* **Work instructions**: Swap "registering" for "showing" everywhere in the data below, leaving everything else unchanged. Omit the pictures from your answer.

****************

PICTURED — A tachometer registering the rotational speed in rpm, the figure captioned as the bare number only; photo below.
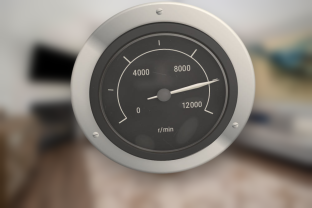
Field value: 10000
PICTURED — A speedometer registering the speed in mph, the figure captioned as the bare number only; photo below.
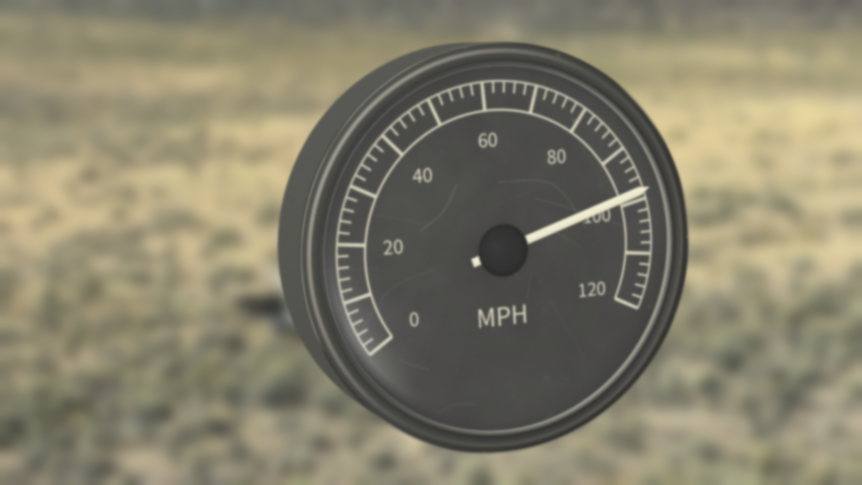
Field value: 98
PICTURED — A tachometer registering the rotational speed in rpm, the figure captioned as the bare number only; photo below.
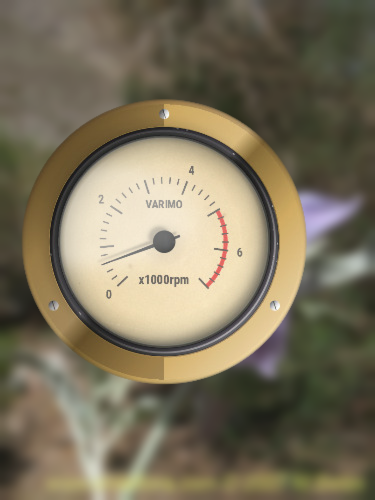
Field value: 600
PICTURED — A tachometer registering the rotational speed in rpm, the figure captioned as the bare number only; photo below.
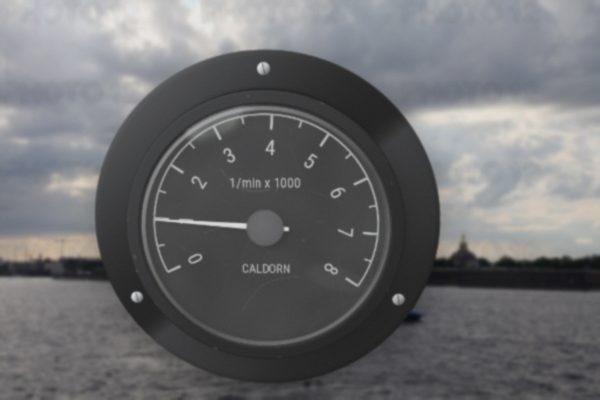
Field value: 1000
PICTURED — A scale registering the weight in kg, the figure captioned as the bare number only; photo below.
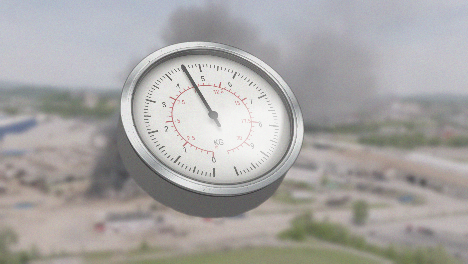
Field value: 4.5
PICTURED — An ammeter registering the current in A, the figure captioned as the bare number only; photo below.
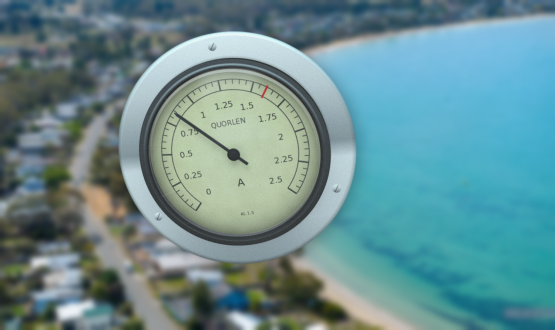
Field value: 0.85
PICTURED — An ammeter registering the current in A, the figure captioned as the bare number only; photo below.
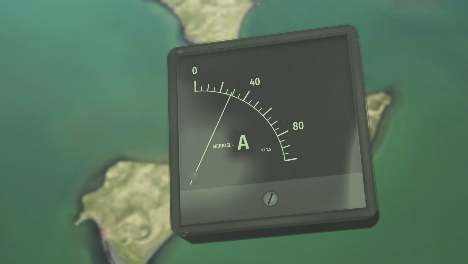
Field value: 30
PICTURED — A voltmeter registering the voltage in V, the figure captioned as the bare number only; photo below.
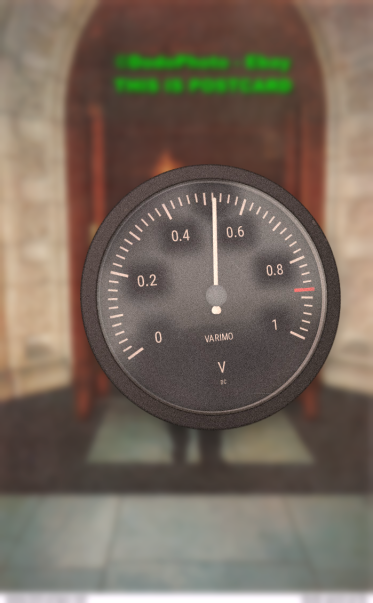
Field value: 0.52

****************

* **Task solution**:
PICTURED — A tachometer showing the rotational speed in rpm, the figure captioned as the bare number only; photo below.
Field value: 10000
PICTURED — A speedometer showing the speed in mph, the figure captioned as the bare number only; photo below.
Field value: 98
PICTURED — A tachometer showing the rotational speed in rpm, the figure captioned as the bare number only; photo below.
Field value: 600
PICTURED — A tachometer showing the rotational speed in rpm, the figure captioned as the bare number only; photo below.
Field value: 1000
PICTURED — A scale showing the weight in kg, the figure captioned as the bare number only; photo below.
Field value: 4.5
PICTURED — An ammeter showing the current in A, the figure captioned as the bare number only; photo below.
Field value: 0.85
PICTURED — An ammeter showing the current in A, the figure captioned as the bare number only; photo below.
Field value: 30
PICTURED — A voltmeter showing the voltage in V, the figure captioned as the bare number only; photo below.
Field value: 0.52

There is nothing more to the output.